To the extent that the fourth and sixth causes of action allege bad faith, we note that, "in order to establish a prima facie case of bad faith, the plaintiff must establish that the insurer's conduct constituted a gross disregard' of the insured's interests" (Pavia v State Farm Mut. Auto. Ins. Co., 82 NY2d 445, 453, rearg denied 83 NY2d 779). We conclude in appeal No. 1 that the fourth and sixth causes of action "should have been dismissed because they do not allege [any] conduct by [Allstate] constituting the requisite gross disregard of the insured's interests' necessary to support such causes of action" (Cooper v New York Cent. Mut. Fire Ins. Co., 72 AD3d 1556, 1557). Moreover, the "[a]llegations that [Allstate] had no good faith basis for denying coverage are redundant to [plaintiffs'] cause[s] of action for breach of contract based on the denial of coverage, and do not give rise to an independent tort cause of action, regardless of the insertion of tort language into the pleading" (Royal Indem. Co. v Salomon Smith Barney, 308 AD2d 349, 350; see Dinstber v Allstate Ins. Co., 110 AD3d 1410, 1411-1412).
Inasmuch as plaintiffs also demanded punitive damages in the fourth cause of action, we likewise agree with Allstate in appeal No. 2 that the court erred in denying as moot that part of its motion to dismiss the demand for punitive damages after plaintiffs withdrew the fifth cause of action. "A demand or request for punitive damages is parasitic and possesses no viability absent its attachment to a substantive cause of action" (Rocanova v Equitable Life Assur. Socy. of U.S., 83 NY2d 603, 616). Here, the complaint fails to set forth "the pleading elements required to state a claim for punitive damages" (New York Univ. v Continental Ins. Co., 87 NY2d 308, 316); plaintiffs' "conclusory allegation[s] as to [Allstate's] motive for [its] refusal [to pay the claim are] an insufficient premise for a demand for punitive damages" (Aldrich v Aetna Life & Cas. Ins. Co., 140 AD2d 574, 574).
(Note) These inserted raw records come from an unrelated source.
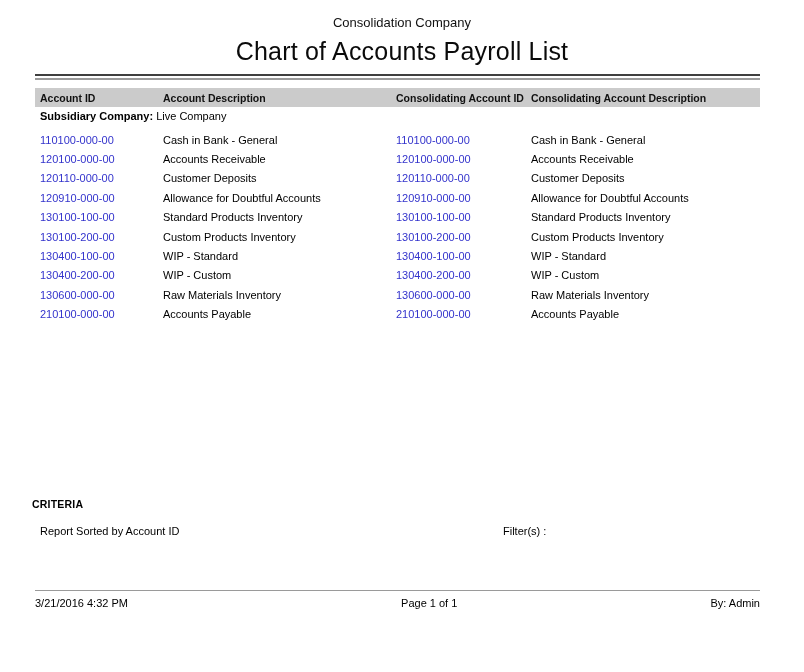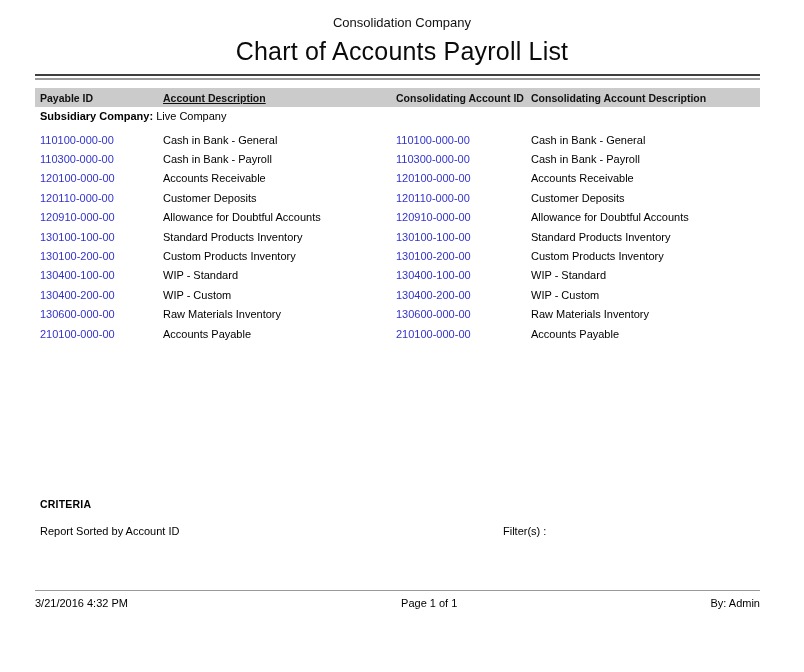--- a/index.html
+++ b/index.html
@@ -84,7 +84,7 @@
   <div class="double-rule"></div>
 
   <div class="col-headers">
-    <div class="col w1">Payable ID</div>
+    <div class="col w1">Account ID</div>
     <div class="col w2">Account Description</div>
     <div class="col w3">Consolidating Account ID</div>
     <div class="col w4">Consolidating Account Description</div>

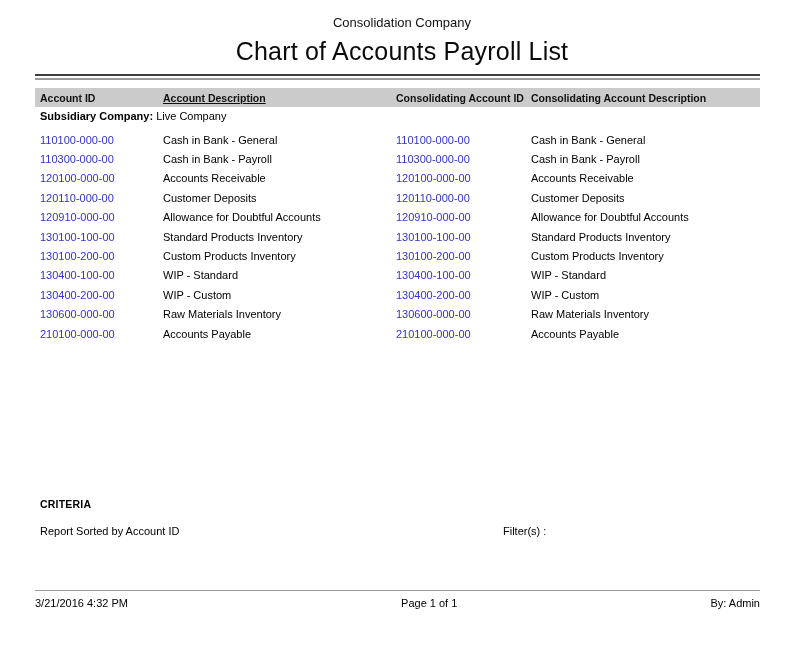--- a/index.html
+++ b/index.html
@@ -36,7 +36,7 @@
     font-weight: bold; font-size: 10.5px; color: #111;
   }
   .col-headers .col { padding-left: 5px; white-space: nowrap; overflow: visible; }
-  .w1 { width: 123px; } .w2 { width: 233px; text-decoration: underline; } .w3 { width: 135px; } .w4 { width: 234px; }
+  .w1 { width: 123px; } .w2 { width: 233px; } .w3 { width: 135px; } .w4 { width: 234px; }
 
   .group-row {
     position: absolute; left: 40px; top: 110px; font-size: 11px; white-space: nowrap;

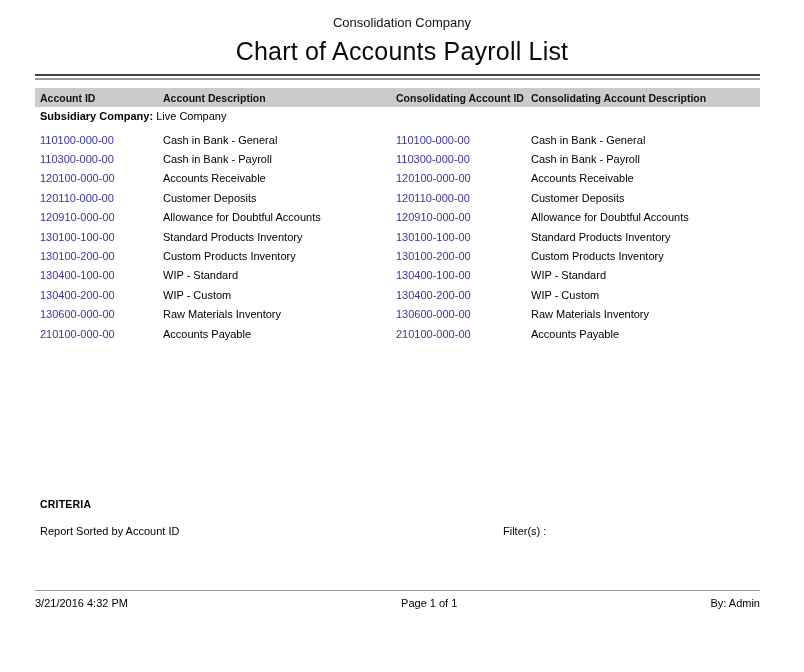--- a/index.html
+++ b/index.html
@@ -110,12 +110,6 @@
           <td>Cash in Bank - General</td>
         </tr>
         <tr>
-          <td class="id">110300-000-00</td>
-          <td>Cash in Bank - Payroll</td>
-          <td class="id">110300-000-00</td>
-          <td>Cash in Bank - Payroll</td>
-        </tr>
-        <tr>
           <td class="id">120100-000-00</td>
           <td>Accounts Receivable</td>
           <td class="id">120100-000-00</td>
We further agree with Allstate in appeal No. 1 that plaintiffs failed to state a cause of action for untimely disclaimer in the sixth cause of action. "Where, as here, the underlying claim does not arise out of an accident involving bodily injury or death, the notice of disclaimer provisions set forth in Insurance Law § 3420 (d) are inapplicable and, [u]nder the common-law rule, delay in giving notice of disclaimer of coverage, even if unreasonable, will not estop the insurer to disclaim unless the insured has suffered prejudice from the delay' " (Vecchiarelli v Continental Ins. Co., 277 AD2d 992, 993; see Legum v Allstate Ins. Co., 33 AD3d 670, 670; Rodriguez v Metropolitan Life Ins. Co., 251 AD2d 208, 208; see generally KeySpan Gas E. Corp. v Munich Reins. Am., Inc., 23 NY3d 583, 590). Contrary to plaintiffs' contention, their conclusory allegation that they were "damaged and prejudiced" by the untimely disclaimer is insufficient to withstand this CPLR 3211 (a) (7) motion to dismiss (see Tierney v Capricorn Invs., 189 AD2d 629, 632, lv denied 81 NY2d 710).